La cuisine de Denis Martin a des facettes imbattables. Techniquement parlant, tout d’abord, il frôle le 10/10 ; il étudie toutes les procédures possibles jusqu’à parvenir à leur maîtrise absolue. Sur le plan de l’imagination, il ne se fixe pas non plus de limites ; chaque plat est un volcan en éruption qui déborde d’idées fantastiques. On ne peut plus délicats et surprenants au palais, ses mets sont toujours synonymes de saveurs futuristes regorgeant de nuances, exposées en toute subtilité et harmonie. Après avoir savouré 25 bouchées, l’estomac se porte à merveille ; c’est vous dire si ses propositions sont légères ! Ses mises en scène ne pourraient être plus photogéniques ; spectaculaire. Chaque plat est un show de magie.
En clair, nous sommes en présence du plus grand et du meilleur adepte mondial de la cuisine de Ferran Adrià. Même esprit, même structure, mais séquences différentes. Car Denis est un créateur, un artiste du même moule, qui a vécu des expériences très personnelles et très variées. Ses plats sont des aventures inimaginables et convulsées qui finissent bien.

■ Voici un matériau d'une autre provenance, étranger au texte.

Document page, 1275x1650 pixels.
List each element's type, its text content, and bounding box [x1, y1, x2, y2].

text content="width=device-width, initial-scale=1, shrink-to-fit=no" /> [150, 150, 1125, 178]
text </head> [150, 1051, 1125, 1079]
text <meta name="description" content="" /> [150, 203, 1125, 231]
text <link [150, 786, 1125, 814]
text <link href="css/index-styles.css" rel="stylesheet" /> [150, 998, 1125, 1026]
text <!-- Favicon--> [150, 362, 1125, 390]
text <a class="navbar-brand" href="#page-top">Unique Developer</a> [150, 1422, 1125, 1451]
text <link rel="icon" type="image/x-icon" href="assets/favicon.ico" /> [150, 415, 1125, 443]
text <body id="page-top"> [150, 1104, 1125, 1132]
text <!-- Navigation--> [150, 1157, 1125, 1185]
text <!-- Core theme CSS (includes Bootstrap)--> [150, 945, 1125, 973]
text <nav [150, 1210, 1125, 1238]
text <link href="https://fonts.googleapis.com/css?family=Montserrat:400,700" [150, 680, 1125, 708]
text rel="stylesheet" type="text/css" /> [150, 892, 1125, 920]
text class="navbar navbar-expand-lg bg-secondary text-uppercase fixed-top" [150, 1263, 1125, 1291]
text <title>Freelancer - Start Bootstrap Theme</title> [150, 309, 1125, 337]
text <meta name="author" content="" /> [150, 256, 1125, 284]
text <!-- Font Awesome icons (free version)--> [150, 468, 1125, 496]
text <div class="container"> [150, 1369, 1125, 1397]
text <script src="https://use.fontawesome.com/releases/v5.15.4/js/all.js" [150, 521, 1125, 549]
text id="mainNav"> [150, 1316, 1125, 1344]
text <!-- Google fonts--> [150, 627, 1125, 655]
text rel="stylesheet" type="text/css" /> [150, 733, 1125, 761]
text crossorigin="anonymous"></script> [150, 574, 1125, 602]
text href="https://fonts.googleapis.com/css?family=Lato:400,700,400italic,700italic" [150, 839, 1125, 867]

Les contrastes, incroyablement harmonieux, sont une constante. Sous le titre « La bleue des glaciers » apparaît un granité de citron et anis étoilé assorti d’un air d’absinthe. L’azote liquide adopte mille et une formes : tartelette glacée au goût de piña colada sous laquelle se cache un sirop de rhum et une crème de cacahuètes. Il arrive que le message du chef change totalement de cap et que le convive passe du style techno psychédélique ultra complexe à l’essentialité naturaliste la plus absolue, comme la langoustine à l’huile d’olive vierge Verdale et cerises lyophilisées. Certains mets s’inspirent de fromages suisses et de recettes italiennes, comme les raviolis au Vacherin de Fribourg, immaculés et diététiques, accompagnés de noix fraîches et de consommé au basilic. Ou l’époustouflante pizza Margarita, au sein de laquelle les éléments et les proportions sont inversés. Troisième merveille qui nous rapproche du paysage gastronomique local : la fondue au gruyère et au Vacherin, en deux textures, avec meringue à l’eau de tomates en forme de baguette. Le travail de Denis comporte aussi une certaine dose d’insolence, comme son yuzu, proposé avec du porc, des coques, de la pomme et de la citronnelle. Retour au minimalisme et à l’exaltation du produit avec les « chanterelles suisses » à l’omble chevalier du Lac Léman : un filet de poisson recouvert d’un champignon et de beurre fondu au chalumeau sous le regard du convive, qui peut apprécier la fusion idyllique des deux ingrédients. Le paradis fou ne pouvait pas manquer au rendez-vous : soupe thaï croquante aux saveurs de fruits de mer et au look de hamburger, à déguster avec les doigts, disposée sur un lit d’herbes et de fleurs. Qui dit « Rouge », dit inspiration totale : rouget aux jus de betteraves et de cerises. Le colin pané sur sauce d’encornets prend corps sous forme de filet revêtu d’une gabardine noire – le meilleur beignet que nous ayons jamais mangé –, accompagné d’un panais à la vanille et d’un yaourt parfumé aux roses. « Swiss Air » est une enveloppe aérienne qui est remise au convive, qui l’ouvre, déchire le sachet sous vide qu’elle contient et en verse le contenu sur l’assiette : un pigeonneau cuit à basse température imprégné de son jus caramélisé. Les desserts sont tout aussi géniaux, à l’instar des petits-fours, les plus imaginatifs du monde, dont nous nous permettons d’évoquer l’hallucinant Sachet coca « ïne ».